Erica Gugiotti got breast implants while her friend Jason got a tummy tuck and liposuction. Erica says, "That's the next big thing, plastic surgery. Now it's just like putting on lipstick when you get breast implants or a nose job. It is becoming more accepted every day and a lot of pressure to get it."

This past spring, 15 year-old Amanda was feeling the pressure herself. Her mother Mindy Draizin says, "She would come home in tears saying, 'They called me ugly and big nose,' that all her friends were getting boyfriends and one little boy said, 'You'll never get a boyfriend because you're so ugly.'"

So Amanda and her doctor set a date. But when the day arrived, Amanda wasn't feeling too trendy.

Her mother asked her, "So when the anesthesiologist comes in here what do you want to ask him?" To which Amanda replied, "I don't know; I just want to get it over with. I'm just so scared!"

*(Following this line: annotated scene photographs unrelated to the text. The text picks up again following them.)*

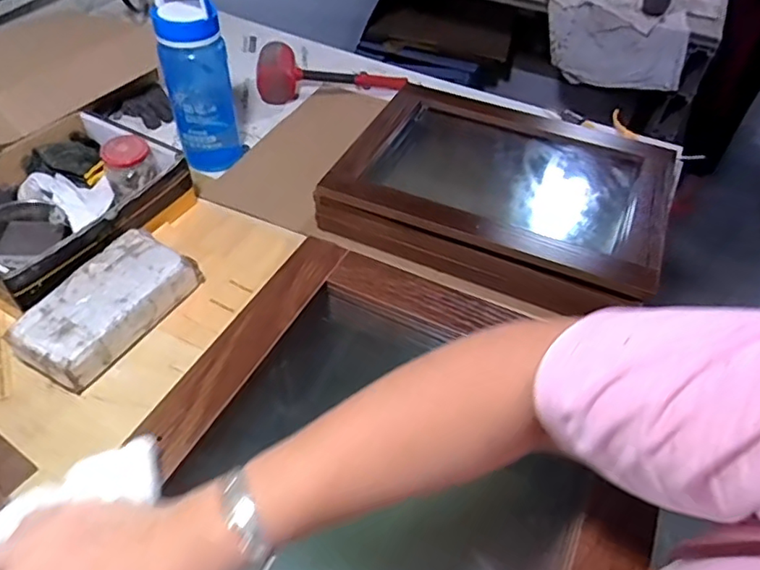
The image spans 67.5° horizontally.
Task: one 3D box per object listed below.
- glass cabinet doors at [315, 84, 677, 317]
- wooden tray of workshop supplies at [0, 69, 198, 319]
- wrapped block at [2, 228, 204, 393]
[{"bbox_3d":[0.191,-0.152,0.889,0.456,0.102,0.353,20,50,15],"label":"glass cabinet doors"},{"bbox_3d":[-0.446,-0.120,0.802,0.233,0.093,0.312,25,52,18],"label":"wooden tray of workshop supplies"},{"bbox_3d":[-0.337,0.027,0.711,0.105,0.059,0.210,25,52,18],"label":"wrapped block"}]

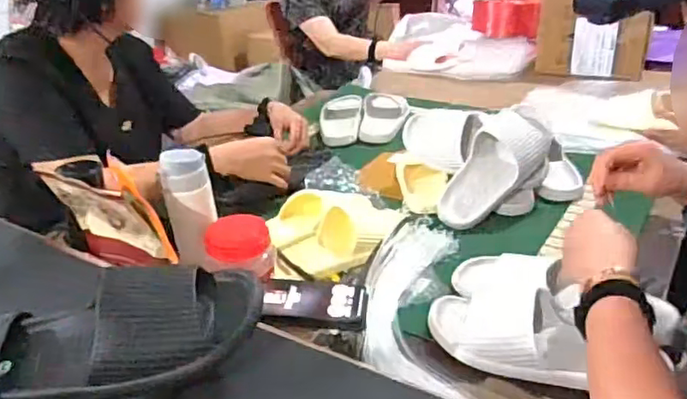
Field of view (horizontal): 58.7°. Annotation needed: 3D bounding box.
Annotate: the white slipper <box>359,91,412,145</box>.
[{"bbox_3d":[0.105,-0.205,1.512,0.115,0.059,0.301,0,27,6],"label":"white slipper"}]

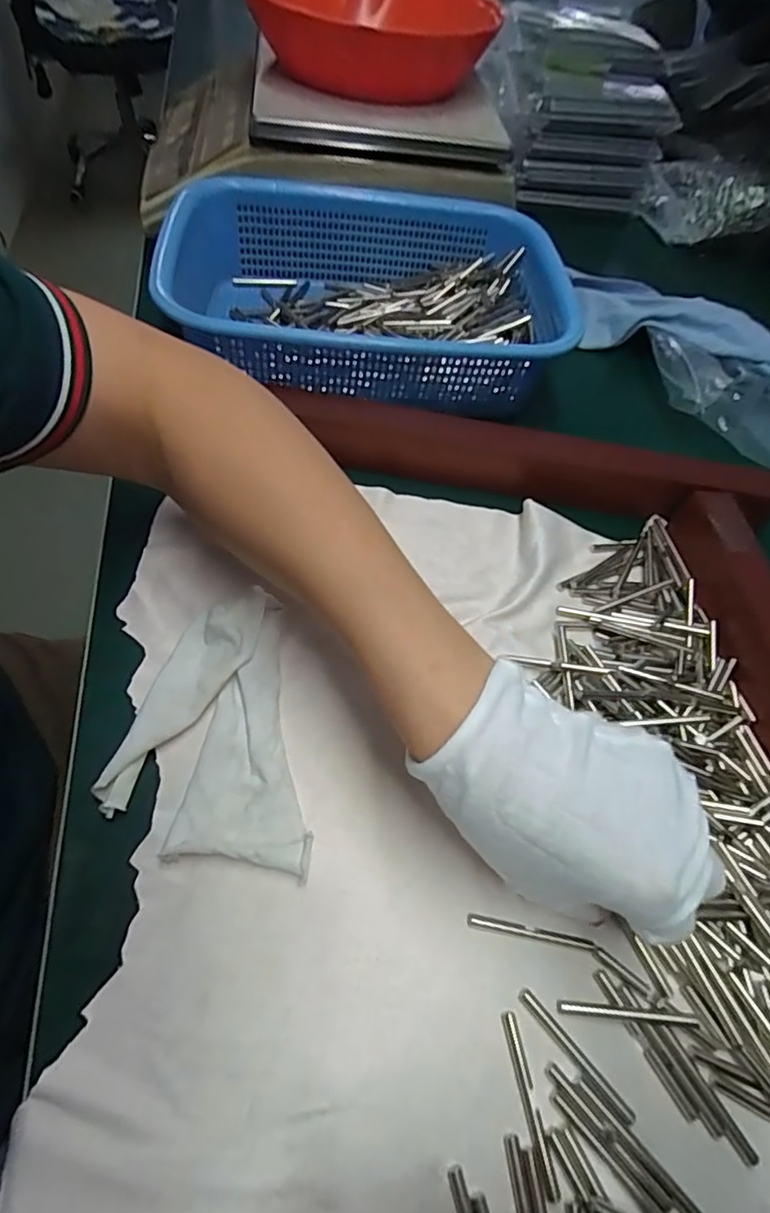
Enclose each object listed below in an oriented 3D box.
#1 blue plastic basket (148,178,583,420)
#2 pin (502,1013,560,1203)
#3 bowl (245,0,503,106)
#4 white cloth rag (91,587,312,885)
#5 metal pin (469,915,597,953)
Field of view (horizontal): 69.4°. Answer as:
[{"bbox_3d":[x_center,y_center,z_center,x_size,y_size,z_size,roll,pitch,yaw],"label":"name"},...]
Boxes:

A few moments, and a few drugs, later, she was calm and Dr Greenberg's team took over. A short time later, Amanda had a new nose, and--she hoped-- a new life.

Her mom recalls, "She was groggy and she put her hands up to the bandages and said, 'Oh my god, I did it. I'm beautiful now, Mommy. I'm beautiful!' And I said, 'Yes, you are, Mandy, you're beautiful.'"

Before and after pictures show quite a difference for the better.

Amanda says, "I have more confidence in myself and I do things now because I want to, not because everyone else is doing it."

And if a little cosmetic surgery is good for young self esteem, might a little more be better?

Corrine Hernandez, who got breast implants, says, "I want to go again. I want to get my breasts a little larger."

Not big enough?

She says, "They're big enough, but I want them a little bigger."

Erica Gugiotti notes, "When does plastic surgery stop? When do you stop buying new outfits? Do you stop going with the trends? Do you stop buying that new lipstick? Do you stop doing your hair? When do you stop trying to look good? Never, never!"

One thing does in fact lead to another: most of the young people in this story are considering other, more dramatic procedures.